# What you have to do
Your response is a verbatim copy of the listing, stripped of its images.

# Available data
========================================================================
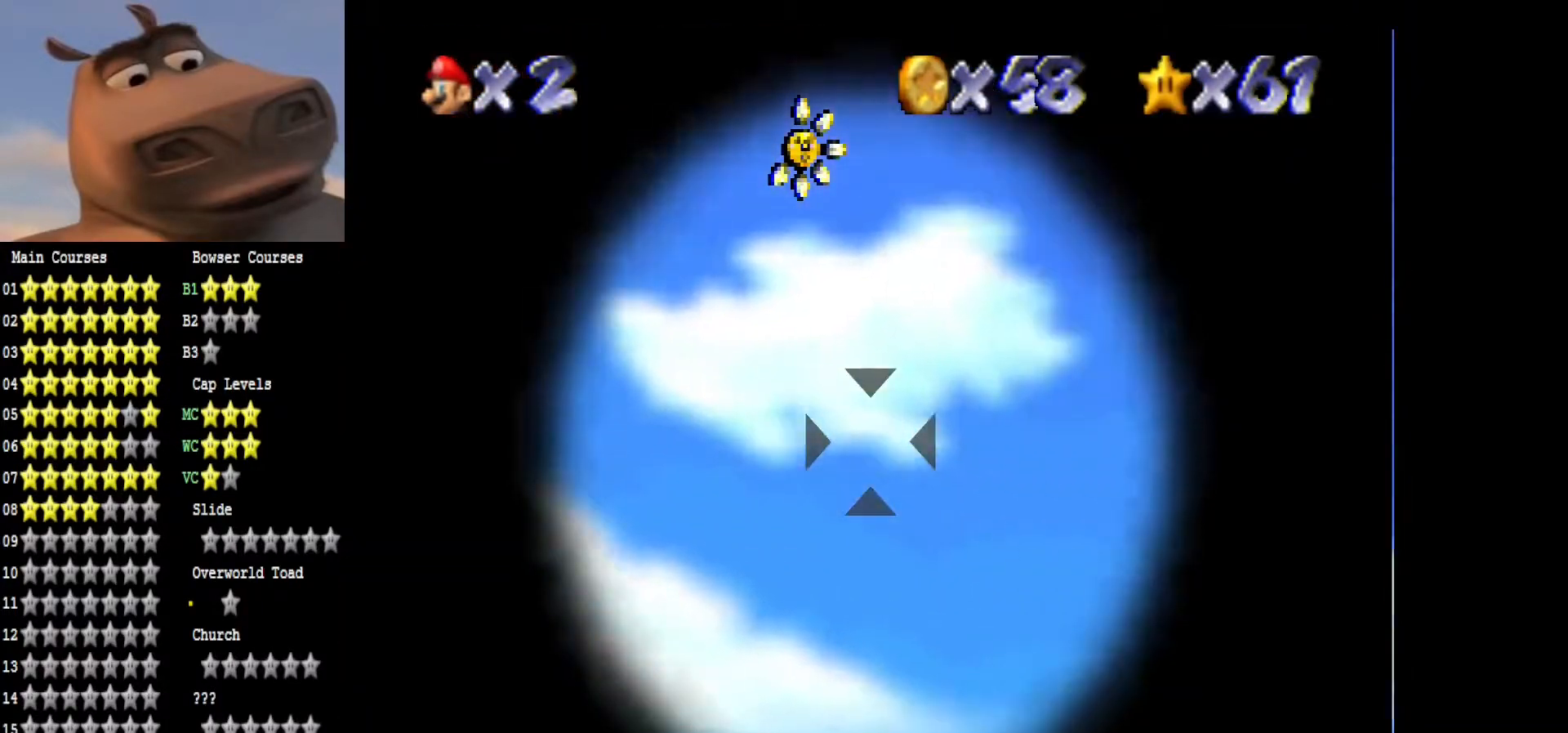
{"buttons": [], "left_stick": "up-right", "right_stick": "center", "events": [[117, "left_stick", "up-right"]]}
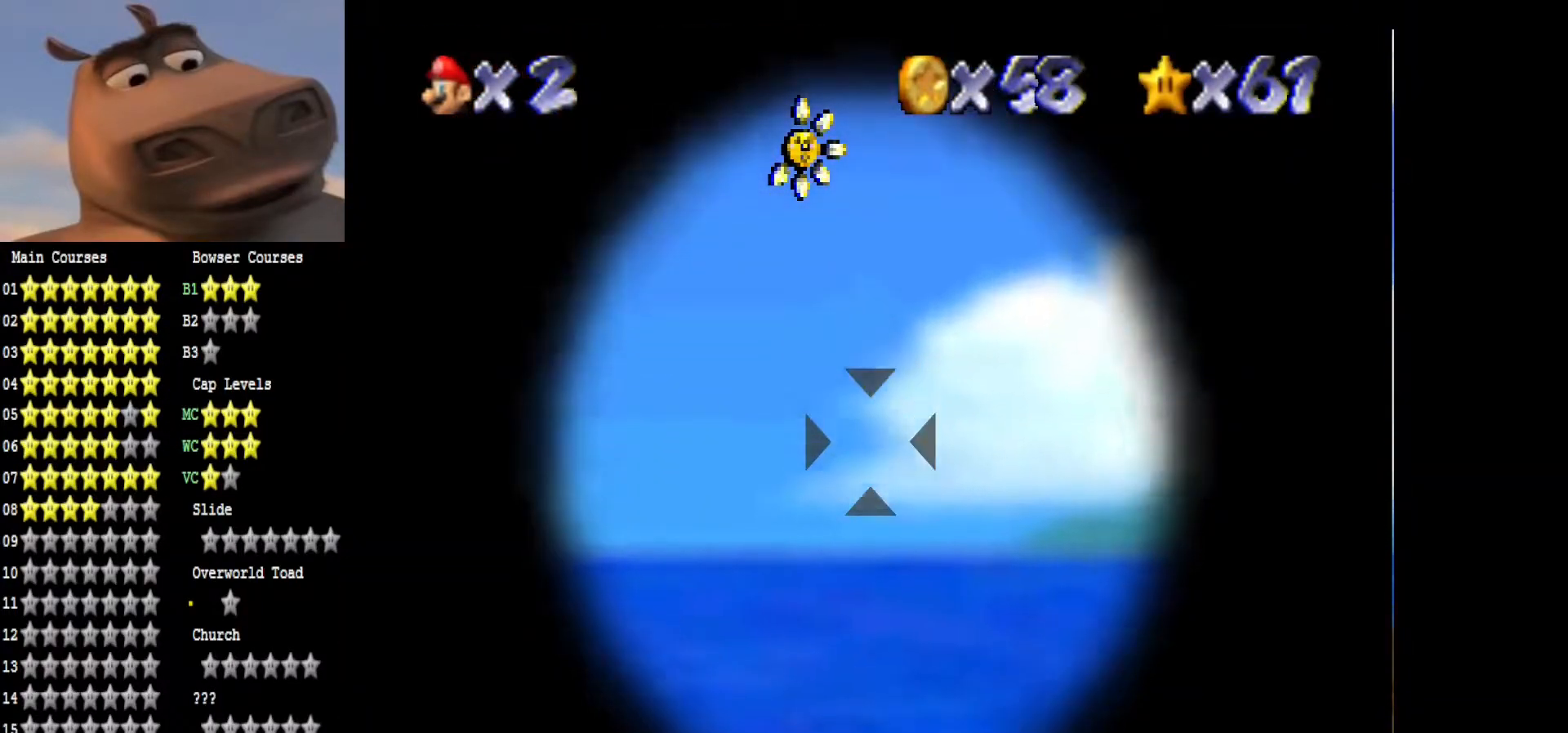
{"buttons": [], "left_stick": "left", "right_stick": "center", "events": [[333, "left_stick", "up-left"], [400, "left_stick", "left"]]}
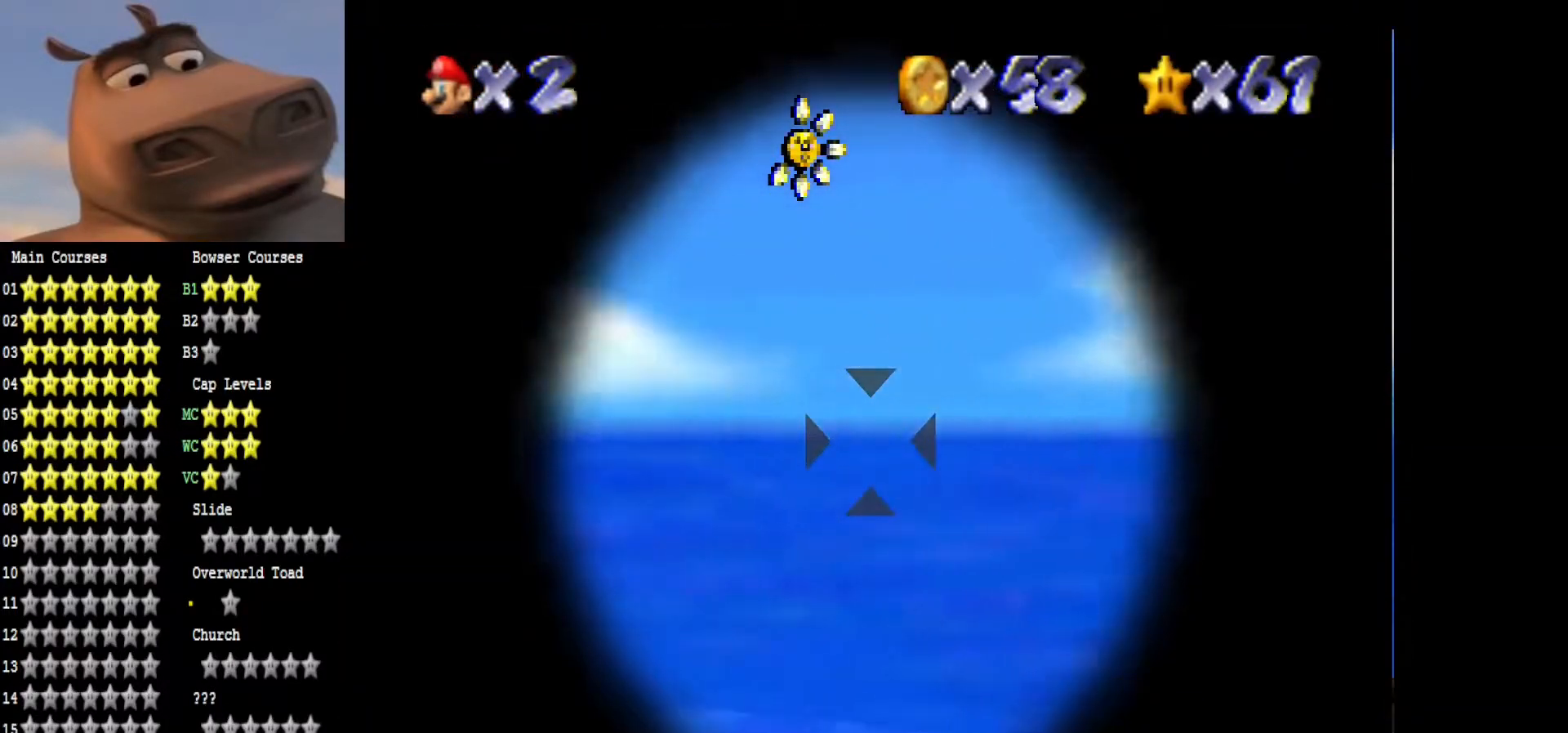
{"buttons": [], "left_stick": "left", "right_stick": "center", "events": []}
========================================================================
# Result of this task
{"buttons": [], "left_stick": "up-right", "right_stick": "center", "events": [[117, "left_stick", "up-right"]]}
{"buttons": [], "left_stick": "left", "right_stick": "center", "events": [[333, "left_stick", "up-left"], [400, "left_stick", "left"]]}
{"buttons": [], "left_stick": "left", "right_stick": "center", "events": []}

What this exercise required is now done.